─── DATA PROVIDED

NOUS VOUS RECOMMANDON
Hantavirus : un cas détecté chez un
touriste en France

──────
─── DATA PROVIDED

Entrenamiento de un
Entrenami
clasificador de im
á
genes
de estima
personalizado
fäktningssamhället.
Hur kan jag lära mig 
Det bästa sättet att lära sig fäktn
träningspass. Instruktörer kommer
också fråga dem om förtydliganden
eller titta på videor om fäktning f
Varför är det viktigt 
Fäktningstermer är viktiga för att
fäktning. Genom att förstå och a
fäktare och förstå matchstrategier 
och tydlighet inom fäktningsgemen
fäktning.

──────

### [PROBLEM REQUIREMENTS]
Which lines of the records above contain the word "förstå"? Report each one.

### [ANSWER FOR THIS EXERCISE]
fäktning. Genom att förstå och a
fäktare och förstå matchstrategier 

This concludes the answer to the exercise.